Ixazomib, lenalidomide, and dexamethasone is effective and well tolerated in multiply relapsed (≥2nd relapse) refractory myeloma: a multicenter real world UK experience

Abstract

There are limited real world data on ixazomib, lenalidomide, and dexamethasone (IRd) in multiply relapsed myeloma. We analyzed outcomes of 116 patients who received IRd predominantly at second and subsequent relapse including those refractory to proteasome inhibitors (PIs). With a median follow up 16.3 months, the overall response rate was 66.9%; median progression-free survival (PFS) was 17.7 months with median overall survival (OS) not reached (NR). PFS and OS were significantly shorter in advanced disease (PFS; 12.6 vs. 21.2 months (p = .01), OS; 15.9 months vs. NR (p = .01) for ISS3 vs.

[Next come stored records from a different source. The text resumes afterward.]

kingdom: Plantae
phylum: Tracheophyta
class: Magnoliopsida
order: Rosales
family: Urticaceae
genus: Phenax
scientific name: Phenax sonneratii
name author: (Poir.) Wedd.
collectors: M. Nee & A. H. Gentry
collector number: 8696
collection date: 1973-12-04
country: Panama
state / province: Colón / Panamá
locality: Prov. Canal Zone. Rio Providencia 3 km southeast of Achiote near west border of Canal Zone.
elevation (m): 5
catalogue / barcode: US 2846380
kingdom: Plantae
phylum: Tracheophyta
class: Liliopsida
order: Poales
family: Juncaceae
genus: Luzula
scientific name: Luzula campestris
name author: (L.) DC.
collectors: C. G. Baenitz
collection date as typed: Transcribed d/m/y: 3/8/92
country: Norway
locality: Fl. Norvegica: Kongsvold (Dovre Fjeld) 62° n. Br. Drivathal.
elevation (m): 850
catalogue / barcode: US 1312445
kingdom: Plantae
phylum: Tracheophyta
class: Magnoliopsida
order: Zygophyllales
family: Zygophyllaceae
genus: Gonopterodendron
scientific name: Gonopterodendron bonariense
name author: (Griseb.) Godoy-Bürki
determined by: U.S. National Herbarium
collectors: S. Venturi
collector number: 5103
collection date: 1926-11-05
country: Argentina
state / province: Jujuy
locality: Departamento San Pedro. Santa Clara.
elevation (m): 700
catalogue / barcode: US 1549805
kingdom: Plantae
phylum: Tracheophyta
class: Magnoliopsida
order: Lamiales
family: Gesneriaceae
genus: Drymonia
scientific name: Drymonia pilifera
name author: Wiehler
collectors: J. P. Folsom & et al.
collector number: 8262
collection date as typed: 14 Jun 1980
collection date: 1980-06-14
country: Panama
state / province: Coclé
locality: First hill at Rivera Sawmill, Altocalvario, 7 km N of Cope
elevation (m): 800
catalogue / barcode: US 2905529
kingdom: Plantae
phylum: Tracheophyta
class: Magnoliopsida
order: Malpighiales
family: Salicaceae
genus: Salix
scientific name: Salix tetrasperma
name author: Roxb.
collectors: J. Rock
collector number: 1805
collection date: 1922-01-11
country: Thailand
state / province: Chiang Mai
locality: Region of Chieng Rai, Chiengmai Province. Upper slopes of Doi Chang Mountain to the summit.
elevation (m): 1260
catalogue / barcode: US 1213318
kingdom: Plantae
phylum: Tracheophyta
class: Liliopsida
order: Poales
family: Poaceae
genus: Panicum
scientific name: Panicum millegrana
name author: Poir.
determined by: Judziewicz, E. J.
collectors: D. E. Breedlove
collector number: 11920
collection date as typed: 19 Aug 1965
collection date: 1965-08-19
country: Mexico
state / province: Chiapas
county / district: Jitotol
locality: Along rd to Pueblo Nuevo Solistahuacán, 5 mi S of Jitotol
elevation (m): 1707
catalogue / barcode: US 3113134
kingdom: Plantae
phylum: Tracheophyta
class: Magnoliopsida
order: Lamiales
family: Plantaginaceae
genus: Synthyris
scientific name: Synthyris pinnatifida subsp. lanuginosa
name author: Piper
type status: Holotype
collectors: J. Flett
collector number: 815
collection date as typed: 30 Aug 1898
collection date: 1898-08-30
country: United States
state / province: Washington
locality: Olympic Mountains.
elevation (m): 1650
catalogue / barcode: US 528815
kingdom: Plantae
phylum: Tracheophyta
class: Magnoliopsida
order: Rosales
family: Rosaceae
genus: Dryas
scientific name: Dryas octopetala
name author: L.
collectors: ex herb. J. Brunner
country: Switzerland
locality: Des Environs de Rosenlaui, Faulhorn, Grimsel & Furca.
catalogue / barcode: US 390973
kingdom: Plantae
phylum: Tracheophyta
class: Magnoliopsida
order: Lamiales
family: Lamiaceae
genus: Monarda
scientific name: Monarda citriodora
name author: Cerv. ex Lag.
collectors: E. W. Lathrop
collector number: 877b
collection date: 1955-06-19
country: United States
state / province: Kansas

ISS 1&2, respectively). PFS and OS were significantly shorter in clinical high risk (CHR) compared to standard risk (SR) patients (PFS; 9.3 months vs. NR (p = .001), OS; 11.5 months vs. NR (p < .001), respectively). There was a trend toward shorter PFS in PI-refractory patients 13.7 vs. 19.6 months for non-PI refractory (p = .2). The triplet combination was generally well tolerated.

Keywords:

• Refractory
• ixazomib
• lenalidomide
• effectiveness
• safety
• real world

Disclosure statement

N.M. received honorarium, consultancy fees, speaker fees, conference attendance, grant from Takeda UK; speaker fees from Celgene and Novartis; conference fees from Janssen and Abbvie. B.K. received speaker honoraria and support to attend educational meeting from Takeda, Janssen Celgene. M.W.J. received honorarium, consultancy fees, speaker fees, conference attendance from Takeda, Celgene, and Janssen; consultancy fees from Amgen, Sanofi, and Abbvie. K.B. received speaker honoraria, attended advisory boards and support to attend educational meetings from Janssen, Celgene, Takeda, Novartis, and Amgen. G.D.V. received grant from Jazz Pharmaceuticals. M.D. received speaker fees from Amgen, attended advisory board from Takeda. F.C. received speaker fees form Takeda. C.B. received research support from Celgene and Janssen; honorarium from Janssen, Celgene, Takeda, Amgen, and attended scientific advisory board from Sanofi, Bristol Myers Squibb. K.R. received research support and attended advisory board from Celgene, Takeda, Janssen, Amgen, received speaker’s fees from Takeda and attended advisory board from Abbvie, Sanofi, and Oncopeptides. The remaining authors have stated that they have no conflicts of interest.

Additional information

Funding

The first author thanks Oxford NIHR BRC Research Education and Training Group for providing research fellowship funding.